Saved data entries
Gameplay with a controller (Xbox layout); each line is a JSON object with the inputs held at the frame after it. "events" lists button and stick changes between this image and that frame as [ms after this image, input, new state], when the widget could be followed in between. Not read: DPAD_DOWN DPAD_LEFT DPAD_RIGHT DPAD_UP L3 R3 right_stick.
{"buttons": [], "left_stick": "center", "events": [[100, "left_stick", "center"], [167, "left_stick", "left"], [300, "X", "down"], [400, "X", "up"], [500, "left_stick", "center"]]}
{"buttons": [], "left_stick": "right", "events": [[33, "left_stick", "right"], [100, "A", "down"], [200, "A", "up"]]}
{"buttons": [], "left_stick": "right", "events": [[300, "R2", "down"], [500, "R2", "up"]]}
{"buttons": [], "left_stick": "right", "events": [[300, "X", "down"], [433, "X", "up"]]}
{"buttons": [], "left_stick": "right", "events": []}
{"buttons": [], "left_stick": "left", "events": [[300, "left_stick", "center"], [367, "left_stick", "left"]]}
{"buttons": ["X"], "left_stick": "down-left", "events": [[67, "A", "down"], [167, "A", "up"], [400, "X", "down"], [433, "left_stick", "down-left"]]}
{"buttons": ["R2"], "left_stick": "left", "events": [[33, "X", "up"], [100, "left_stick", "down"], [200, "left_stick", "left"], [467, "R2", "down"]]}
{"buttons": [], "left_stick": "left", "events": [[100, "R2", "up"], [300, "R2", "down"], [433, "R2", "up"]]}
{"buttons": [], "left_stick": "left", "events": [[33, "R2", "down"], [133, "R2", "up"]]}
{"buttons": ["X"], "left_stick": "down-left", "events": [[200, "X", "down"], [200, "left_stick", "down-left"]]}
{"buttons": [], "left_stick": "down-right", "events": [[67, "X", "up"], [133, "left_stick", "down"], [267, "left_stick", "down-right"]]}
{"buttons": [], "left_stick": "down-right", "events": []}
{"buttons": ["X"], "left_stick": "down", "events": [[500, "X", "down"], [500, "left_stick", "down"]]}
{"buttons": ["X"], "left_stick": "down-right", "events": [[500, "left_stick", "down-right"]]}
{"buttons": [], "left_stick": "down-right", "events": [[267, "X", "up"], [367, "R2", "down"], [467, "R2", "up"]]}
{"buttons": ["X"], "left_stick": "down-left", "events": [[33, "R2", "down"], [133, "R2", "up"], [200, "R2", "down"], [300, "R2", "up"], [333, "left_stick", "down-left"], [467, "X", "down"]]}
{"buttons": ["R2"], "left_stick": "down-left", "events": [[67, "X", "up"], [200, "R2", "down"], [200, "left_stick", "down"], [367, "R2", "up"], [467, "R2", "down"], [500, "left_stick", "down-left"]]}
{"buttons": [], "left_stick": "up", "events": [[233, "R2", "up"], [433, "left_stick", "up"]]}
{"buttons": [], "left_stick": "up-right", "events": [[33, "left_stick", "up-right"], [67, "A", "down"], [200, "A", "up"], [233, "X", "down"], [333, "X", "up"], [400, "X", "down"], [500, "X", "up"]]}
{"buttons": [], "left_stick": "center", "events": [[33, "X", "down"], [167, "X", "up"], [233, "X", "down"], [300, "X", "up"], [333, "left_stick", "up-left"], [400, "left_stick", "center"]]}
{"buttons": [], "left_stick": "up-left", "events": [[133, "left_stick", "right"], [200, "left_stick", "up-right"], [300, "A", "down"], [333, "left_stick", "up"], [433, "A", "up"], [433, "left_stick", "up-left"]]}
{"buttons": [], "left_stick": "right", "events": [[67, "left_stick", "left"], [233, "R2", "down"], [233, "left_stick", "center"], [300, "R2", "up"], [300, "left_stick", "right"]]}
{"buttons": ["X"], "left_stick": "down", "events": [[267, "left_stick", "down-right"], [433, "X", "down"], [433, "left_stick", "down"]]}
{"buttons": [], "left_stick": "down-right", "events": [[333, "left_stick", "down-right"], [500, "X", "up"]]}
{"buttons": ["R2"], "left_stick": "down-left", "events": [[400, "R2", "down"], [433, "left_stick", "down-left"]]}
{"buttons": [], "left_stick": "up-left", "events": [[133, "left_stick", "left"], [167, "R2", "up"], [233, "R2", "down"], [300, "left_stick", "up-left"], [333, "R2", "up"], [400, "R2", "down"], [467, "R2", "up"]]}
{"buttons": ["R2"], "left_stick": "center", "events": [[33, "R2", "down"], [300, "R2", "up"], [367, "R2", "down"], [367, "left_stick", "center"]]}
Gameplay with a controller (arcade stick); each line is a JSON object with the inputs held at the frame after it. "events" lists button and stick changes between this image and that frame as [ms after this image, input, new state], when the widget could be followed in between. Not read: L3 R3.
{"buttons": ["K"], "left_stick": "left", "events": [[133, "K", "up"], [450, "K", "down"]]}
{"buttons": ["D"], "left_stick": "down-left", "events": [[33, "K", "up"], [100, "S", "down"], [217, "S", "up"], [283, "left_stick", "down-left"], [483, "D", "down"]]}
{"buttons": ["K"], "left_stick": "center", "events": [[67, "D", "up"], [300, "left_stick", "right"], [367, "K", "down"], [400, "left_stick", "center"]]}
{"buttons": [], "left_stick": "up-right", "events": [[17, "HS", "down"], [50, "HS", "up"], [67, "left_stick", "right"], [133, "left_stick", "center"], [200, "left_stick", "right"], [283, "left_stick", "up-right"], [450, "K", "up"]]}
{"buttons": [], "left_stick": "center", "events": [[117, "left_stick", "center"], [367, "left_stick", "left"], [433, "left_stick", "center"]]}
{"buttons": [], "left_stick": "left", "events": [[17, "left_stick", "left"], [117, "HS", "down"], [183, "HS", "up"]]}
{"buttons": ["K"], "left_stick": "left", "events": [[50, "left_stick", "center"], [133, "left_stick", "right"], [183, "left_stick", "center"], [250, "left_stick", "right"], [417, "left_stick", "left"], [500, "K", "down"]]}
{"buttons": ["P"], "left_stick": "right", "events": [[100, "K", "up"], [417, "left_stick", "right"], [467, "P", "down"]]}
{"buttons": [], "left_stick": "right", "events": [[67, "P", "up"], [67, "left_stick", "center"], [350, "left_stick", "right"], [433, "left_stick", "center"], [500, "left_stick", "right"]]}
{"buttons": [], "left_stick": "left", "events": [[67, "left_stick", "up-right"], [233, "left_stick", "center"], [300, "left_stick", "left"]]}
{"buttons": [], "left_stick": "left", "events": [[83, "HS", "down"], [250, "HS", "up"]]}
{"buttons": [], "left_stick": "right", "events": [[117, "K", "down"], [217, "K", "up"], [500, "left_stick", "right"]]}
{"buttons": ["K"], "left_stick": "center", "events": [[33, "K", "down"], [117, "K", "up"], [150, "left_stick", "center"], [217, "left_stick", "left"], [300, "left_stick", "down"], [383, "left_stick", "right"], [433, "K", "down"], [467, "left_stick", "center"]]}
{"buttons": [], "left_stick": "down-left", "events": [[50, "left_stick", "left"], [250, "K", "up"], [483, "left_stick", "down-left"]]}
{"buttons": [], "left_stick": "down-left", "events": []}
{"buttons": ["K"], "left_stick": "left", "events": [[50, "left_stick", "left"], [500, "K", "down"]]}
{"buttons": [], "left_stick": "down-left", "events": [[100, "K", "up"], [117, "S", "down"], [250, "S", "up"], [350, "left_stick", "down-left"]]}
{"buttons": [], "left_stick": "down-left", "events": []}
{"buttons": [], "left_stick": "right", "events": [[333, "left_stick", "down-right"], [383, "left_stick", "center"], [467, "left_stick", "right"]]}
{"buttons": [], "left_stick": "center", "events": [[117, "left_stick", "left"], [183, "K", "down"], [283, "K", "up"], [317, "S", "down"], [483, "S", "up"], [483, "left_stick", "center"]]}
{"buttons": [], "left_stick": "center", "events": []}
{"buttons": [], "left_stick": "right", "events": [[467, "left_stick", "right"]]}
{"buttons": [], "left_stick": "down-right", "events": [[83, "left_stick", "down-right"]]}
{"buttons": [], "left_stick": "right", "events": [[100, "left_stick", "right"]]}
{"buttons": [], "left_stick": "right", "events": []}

• _Activity_:
Report every line of the data in which "JSON" appears.

• _Exercise solution_:
Gameplay with a controller (Xbox layout); each line is a JSON object with the inputs held at the frame after it. "events" lists button and stick changes between this image and that frame as [ms after this image, input, new state], when the widget could be followed in between. Not read: DPAD_DOWN DPAD_LEFT DPAD_RIGHT DPAD_UP L3 R3 right_stick.
Gameplay with a controller (arcade stick); each line is a JSON object with the inputs held at the frame after it. "events" lists button and stick changes between this image and that frame as [ms after this image, input, new state], when the widget could be followed in between. Not read: L3 R3.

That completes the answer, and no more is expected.